Jakarta, Gatra.com - Sekretaris Jenderal Aliansi Masyarakat Tembakau Indonesia (AMTI), Hananto Wibisono mengatakan bahwa Industri Hasil Tembakau (IHT) membutuhkan perlindungan pemerintah dan kepastian hukum.
"Stigma negatif sangat kental melekat pada tembakau. Padahal Indonesia adalah penghasil tembakau kualitas terbaik," katanya dalam acara diskusi sekaligus halalbihalal di Jakarta, Jumat (20/5).
Ia menilai, IHT belum diberikan ruang dan kesempatan untuk bertumbuh leluasa. Implementasi peraturan dan kebijakan yang ada dirasa belum berimbang dan adil terhadap IHT.
"Membuat sektor ini dari hulu hingga hilir, berada dalam ketidakpastian. Petani tembakau masih berharap tanam dan panen raya dapat maksimal, pabrikan masih punya asa agar serapan dan produksi tetap tinggi," jelasnya.
Menanggapi hal ini, Dosen Hukum Universitas Trisakti, Ali Ridho menyebut bahwa negara tidak boleh sewenang-wenang dan wajib melindungi ekosistem pertembakauan. Sebagai negara hukum, pemerintah wajib menjunjung rasa keadilan dalam memberikan kesempatan pada industri ini untuk bisa tumbuh dan berkontribusi bagi kesejahteraan masyarakat.
"Dalam menerbitkan regulasi terkait pertembakauan, stakeholder harus dilibatkan. Pemerintah dalam melakukan implementasi kebijakan harus benar-benar memenuhi rasa keadilan," tegas Ali dalam kesempatan yang sama.
Menurutnya, tembakau adalah produk legal yang dilindungi payung hukum. Oleh karena itu, seluruh bagian dalam ekosistem pertembakauan mulai dari petani, pekerja, pabrikan, hingga konsumen berhak mendapat perlakuan yang sama dengan ekosistem industri lain.

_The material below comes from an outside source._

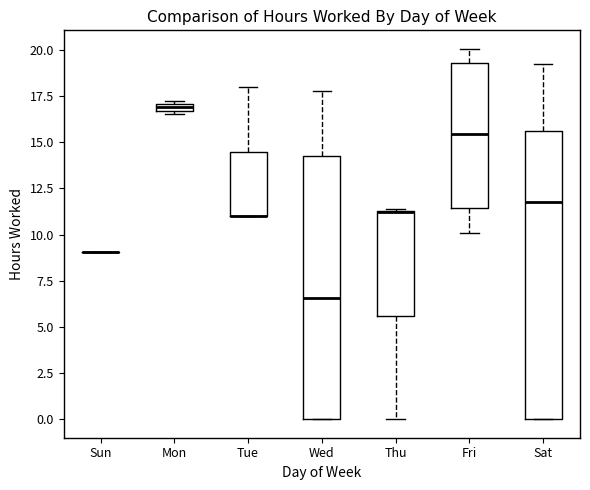

Comparing the boxes themselves (not the whiskers), which one is the tallest?

Sat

"Ketika berbicara tentang hukum dalam konteks produk tembakau, saya mencatat ada 12 putusan MK yang jelas menegaskan bahwa produk tembakau bukan produk yang dilarang untuk diperjualbelikan," ucapnya.
Ia juga menjelaskan, IHT telah kontribusi terhadap APBN, ada cukai hasil tembakau yang memberi sumbangsih dan kontribusi terhadap penerimaan negara. Selain itu, mata rantai elemen IHT seluruhnya sebagai badan hukum telah membayar pajak.
"Maka, sudah sewajarnya IHT perlu mendapatkan perlindungan hukum yang adil dan berimbang,' kata Ali.
Ekosistem IHT juga menjadi sektor padat karya. Berdasarkan data Kementerian Perindustrian, sektor IHT menyerap sekitar 5,98 juta tenaga kerja meliputi petani tembakau, petani cengkeh, buruh pelinting, hingga pekerja kreatif.
Ali juga menyebut, Dana Bagi Hasil Cukai Hasil Tembakau (DBH CHT) pun perlu dipertanyakan proporsinya secara regulasi. Pemanfaatan dan distribusi DBHCHT harus dirasakan secara merata oleh para pekerja sektor pertembakauan dari hulu hingga hilir.
"Dalam praktiknya, regulasi terkait proporsi dan penyaluran DBHCHT perlu kita pertanyakan. Kembali ke awal, apakah sudah melingkupi porsi yang pas untuk kesejahteraan petani dan pekerja lainnya," Ali mengakhiri.